→ TASK
Return every line of the data that contains the string "seen".

[Opening MATERIAL PROVIDED section]

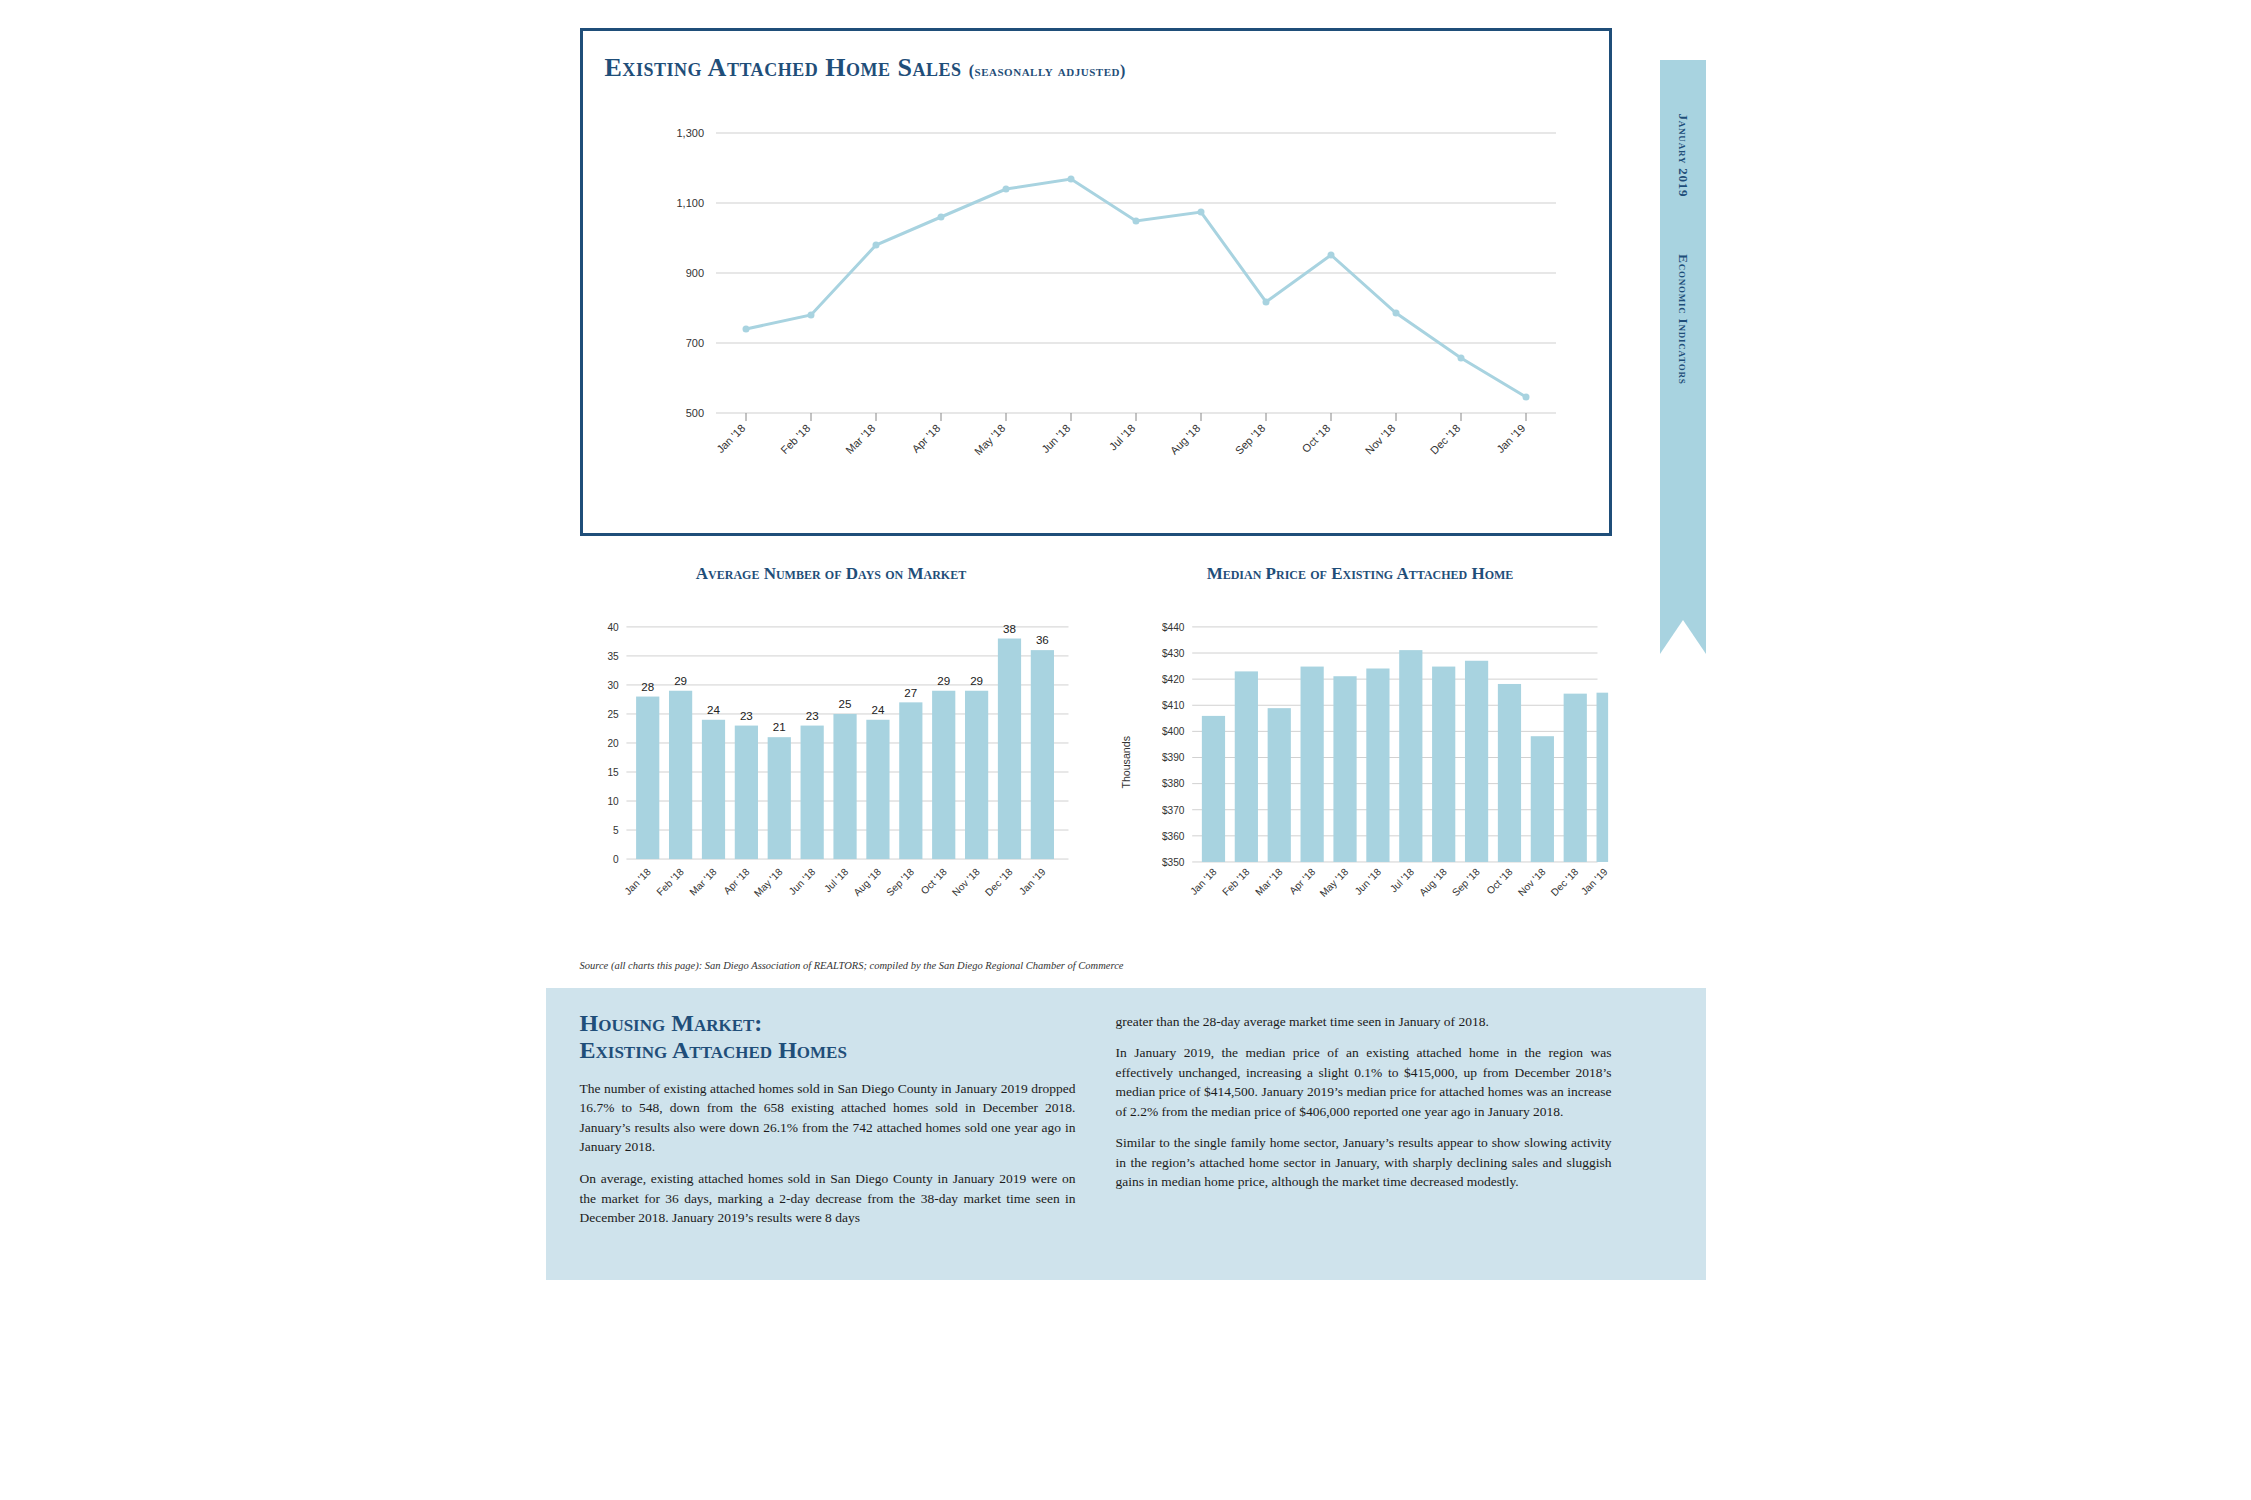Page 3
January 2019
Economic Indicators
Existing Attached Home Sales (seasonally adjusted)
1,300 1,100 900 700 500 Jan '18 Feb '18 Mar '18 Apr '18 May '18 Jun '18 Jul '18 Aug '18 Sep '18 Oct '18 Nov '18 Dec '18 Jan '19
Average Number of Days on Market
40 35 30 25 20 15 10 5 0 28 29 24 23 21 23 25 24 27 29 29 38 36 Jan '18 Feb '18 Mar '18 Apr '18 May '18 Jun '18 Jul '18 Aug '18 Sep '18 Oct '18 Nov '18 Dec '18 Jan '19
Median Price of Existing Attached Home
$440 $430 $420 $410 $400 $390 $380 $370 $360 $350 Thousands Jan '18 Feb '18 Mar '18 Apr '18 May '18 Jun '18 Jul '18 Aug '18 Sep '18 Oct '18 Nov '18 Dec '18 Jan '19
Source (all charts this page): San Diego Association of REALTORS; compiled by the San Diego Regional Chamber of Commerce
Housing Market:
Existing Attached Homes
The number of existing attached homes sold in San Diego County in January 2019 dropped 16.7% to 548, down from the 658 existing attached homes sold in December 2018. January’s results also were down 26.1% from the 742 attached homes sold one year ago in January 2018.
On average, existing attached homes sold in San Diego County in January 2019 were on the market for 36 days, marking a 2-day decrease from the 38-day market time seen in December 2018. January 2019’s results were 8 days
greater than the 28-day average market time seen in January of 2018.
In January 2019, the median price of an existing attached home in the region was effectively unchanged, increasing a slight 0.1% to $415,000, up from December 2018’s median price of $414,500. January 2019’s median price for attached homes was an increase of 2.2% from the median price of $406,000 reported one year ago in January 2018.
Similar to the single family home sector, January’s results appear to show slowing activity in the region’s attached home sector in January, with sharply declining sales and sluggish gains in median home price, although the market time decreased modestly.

[Closing MATERIAL PROVIDED section]

→ SOLUTION TO THE EXERCISE
On average, existing attached homes sold in San Diego County in January 2019 were on the market for 36 days, marking a 2-day decrease from the 38-day market time seen in December 2018. January 2019’s results were 8 days
greater than the 28-day average market time seen in January of 2018.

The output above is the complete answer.